Circular Living in a Linear World

FOR much of my life I've been either a student or teacher, caught up in an academic calendar with clearly marked beginnings and endings. Now that I'm in a year-round occupation, I've noticed how easy it is to slip into a life of bland linearity, where seasons are identified only with grumbling trips to the attic to pull out winter or summer clothes. I'll admit I miss what teachers describe as ``the three best reasons to teach - June, July, and August.'' But what I miss even more is the pattern of that life: the anticipation of August, the crisp smell of new paper in September, the solid seriousness of January and the excitement of May.

When I broach these thoughts to friends who work 50 weeks a year and have lost track of the seasons in their lives, I get little sympathy. It's about time you learn how the other half lives, they say. But it's not the way people should live. So even though I've switched to a ``year round'' profession, I try to keep living as I always have - in the round. I don't want to ignore the seasons and cycles of life.

Of course, it isn't easy to practice circular living in a linear-thinking world. For example, it's simple to defy nature's own cycles, the seasons, by shopping in climate-controlled malls, buying clothes at least four months ahead, and planning Christmas in August.

We live in a society where the first crack of bat against ball signals not spring but spring training. Baseball is played during football season, basketball is played during baseball season, and football is played all the time.

Even religion has gotten into the act by ignoring the liturgical calendar, that ancient reminder of yearly rites and rituals, in favor of a more contemporary appeal to living in the ``now.''

Linearity even shows up in the way we keep time. Instead of a watch's hands sweeping the same course every 12 hours, we have frighteningly precise digital mechanisms that define each moment with date, hour, minute, and second.

Something in me recoils at this exactitude, because it denies the delightfully circuitous route of human progress. It seems narrow-minded to study the repetitions of human history and the smooth elliptical orbits of planets or electrons, and not apply their circular metaphors to our own lives.

Why do we let ourselves live in this monotonous line-scape? Maybe it's the disposable society we've created.
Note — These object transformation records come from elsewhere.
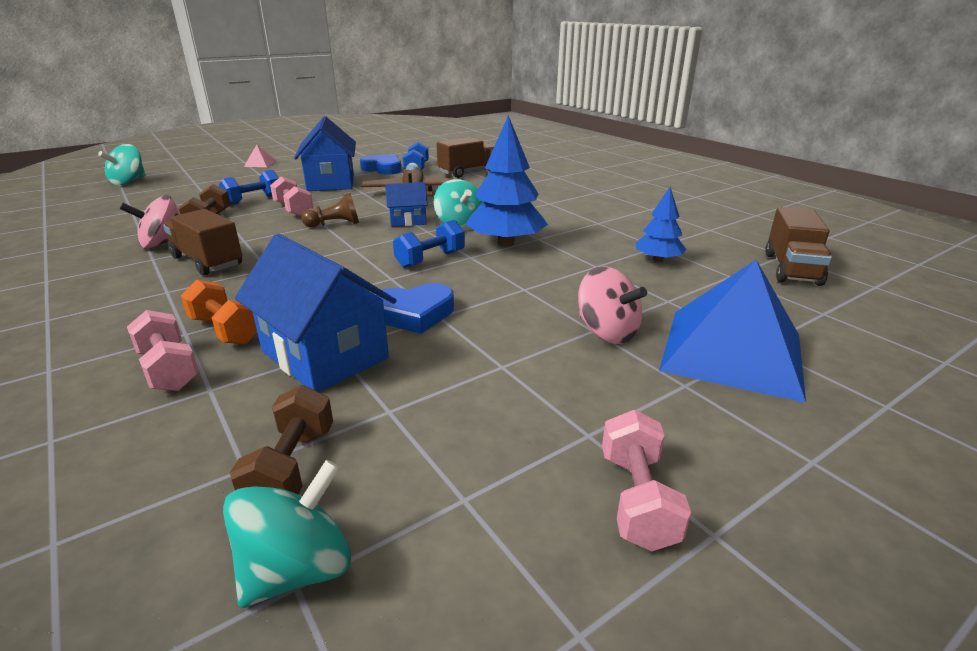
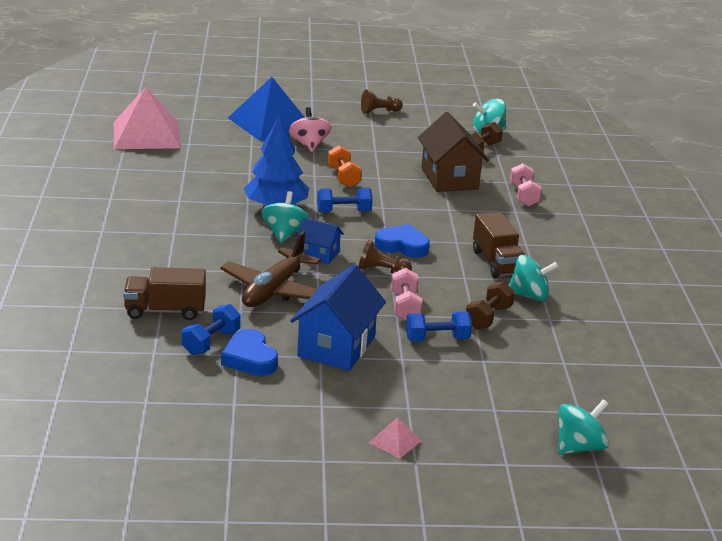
camera: 150 degrees left, 0 degrees up
pink spinning top [120,195,180,248] -> turquoise spinning top [509,255,559,301]
orange dumbbell [181,280,257,344] -> orange dumbbell moved to [328,145,362,187]
blue house [235,234,397,392] -> brown house [418,112,489,192]
blue heart [375,283,454,334] -> blue heart moved to [374,224,430,258]
pink dumbbell [602,410,691,551] -> brown pawn [361,89,403,114]
blue tree [635,187,686,262] -> none
brown truck [765,207,832,286] -> pink pyramid [114,87,181,149]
It's easier to throw away a skirt than mend it, to discard a friendship than save it. Because we don't expect things to last, we don't keep them around long enough to witness their subtle, cyclical changes.
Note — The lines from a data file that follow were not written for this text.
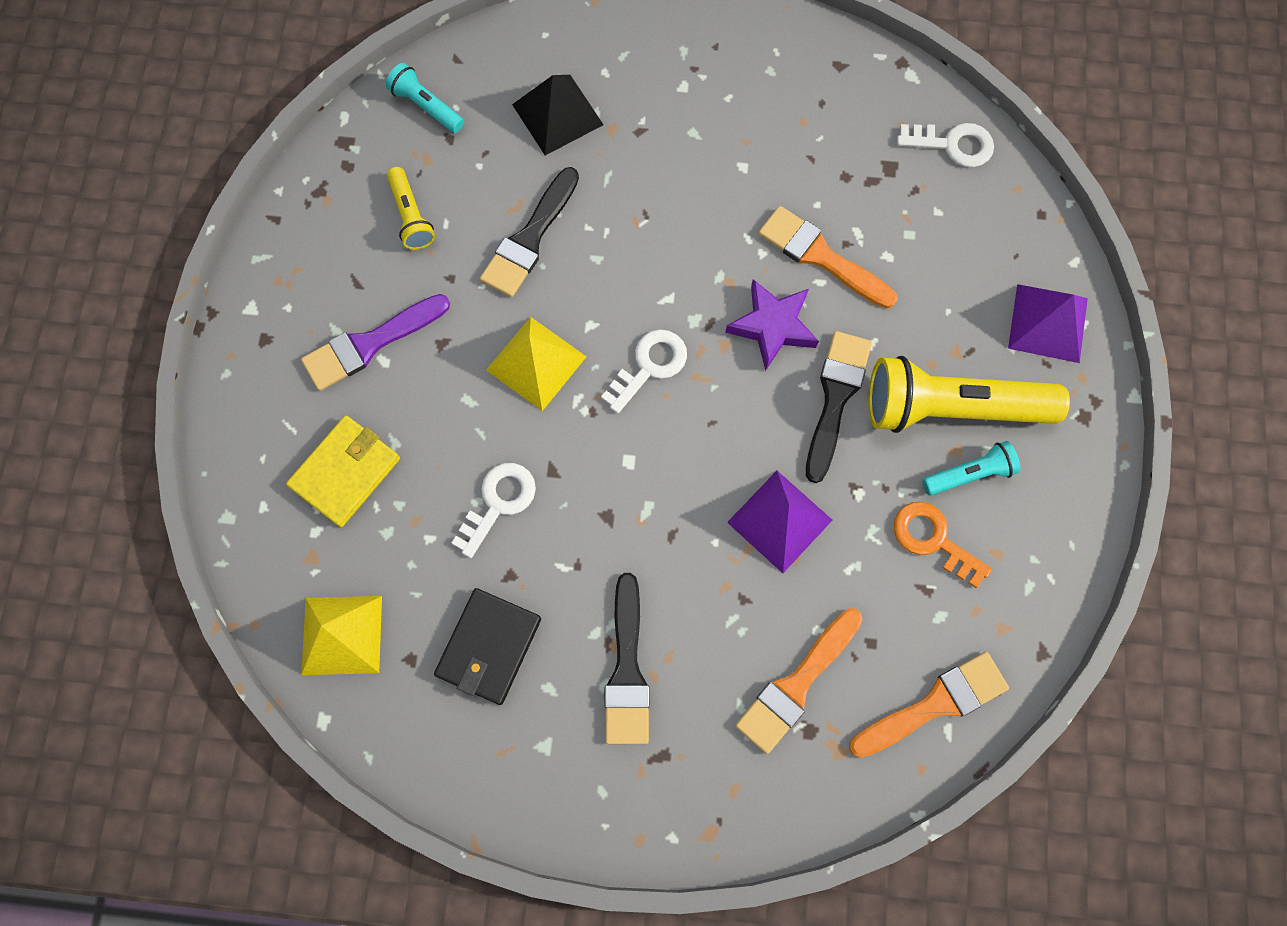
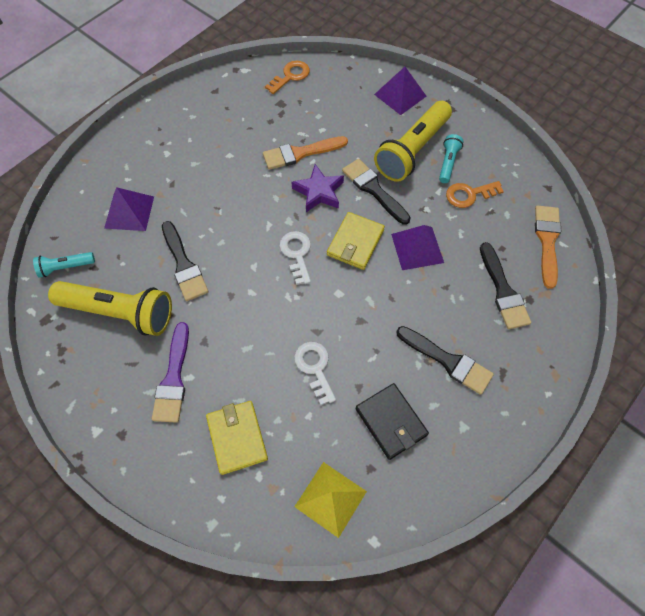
camera: 55 degrees left, 10 degrees down
yellow flashlight [387,167,435,250] -> yellow flashlight [48,281,172,336], size x2.07
yellow pyramid [486,317,587,411] -> none
black pyramid [512,75,604,155] -> purple pyramid [104,187,154,231]
orange brush [735,608,863,754] -> black brush [480,242,531,329]
white key [897,123,994,167] -> orange key [265,61,310,94]
none -> yellow wallet [327,212,385,270]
Also, we've gotten used to having what we want when we want it. If the shortest distance between two points is a straight line, then who wants to fool around with all this circular stuff, which means waiting our turn or doing without? But it seems to me that we appreciate things more when we don't cut in line to reach them.
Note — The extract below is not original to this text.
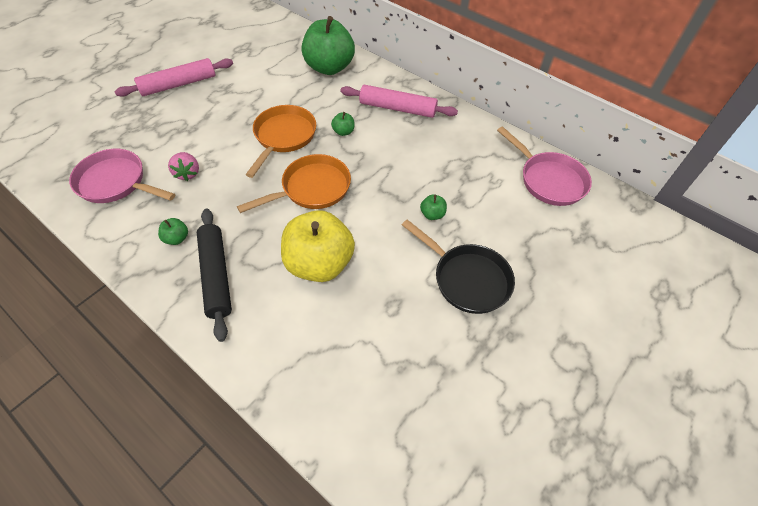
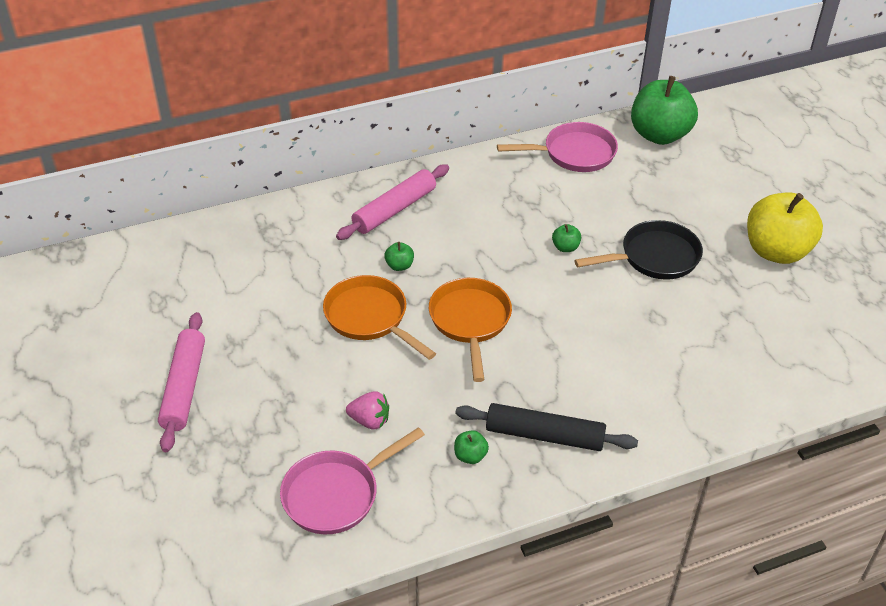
camera: 60 degrees left, 10 degrees down
yellow apple [281,210,355,282] -> yellow apple moved to [747,192,823,264]
green apple [302,16,355,75] -> green apple moved to [631,76,698,145]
Although we've insulated ourselves from the natural world with layers of commerce and convenience, we're beginning to realize - at least when it comes to the environment - that we do pass this way again, and should pick up after ourselves.

I've begun to appreciate the generational patterns that ripple out from our lives like stones dropped in water, pulsing outward even after we are gone. Although we have but one childhood, we relive it first through our children's and then our grandchildren's eyes.

As I prepare to give birth to our first child, I often catch myself remembering moments of my own childhood - Christmas mornings; summer evenings when every blade of grass was touched with wonder; ordinary afternoons swinging in our backyard, my legs pumping, heart racing. It thrills me to know the wheel is turning and I will see the world again through a child's eyes.

Entering this next round also brings new knowledge - of how quickly time passes and how much there is to learn. I know my husband and I will understand our parents and their choices far more thoroughly now we're embarking on the journey they took a generation ago. True, times have changed and child rearing is, if anything, more challenging. Yet it still requires basic, heartfelt decisions. Through them, we link ourselves to those who've gone before us.

Circular living means connecting to something larger than ourselves. It gives us a place in time, a reason for being and a wisdom the ancients had, but we have lost. Living in cycles doesn't mean going in circles or growing comfortable with our mistakes because we repeat them so often. Just the opposite. It means we correct them now or else await their inevitable return. It's the linear world where we're more likely to lose our way, because in it we have no second chances.

I haven't become a teacher again in order to live in the round, but I do pay attention to cycles instead of ignoring them. I celebrate the seasons by walking in the countryside. I read books that distill the experiences of generations and reveal their circular patterns. I absolutely refuse to wear a digital watch.

And every once in a while, I stand still for a moment. It's during these pauses that I renew my promise to live each day with the knowledge that our world is not flat but round - and that we have no endings that are not also beginnings.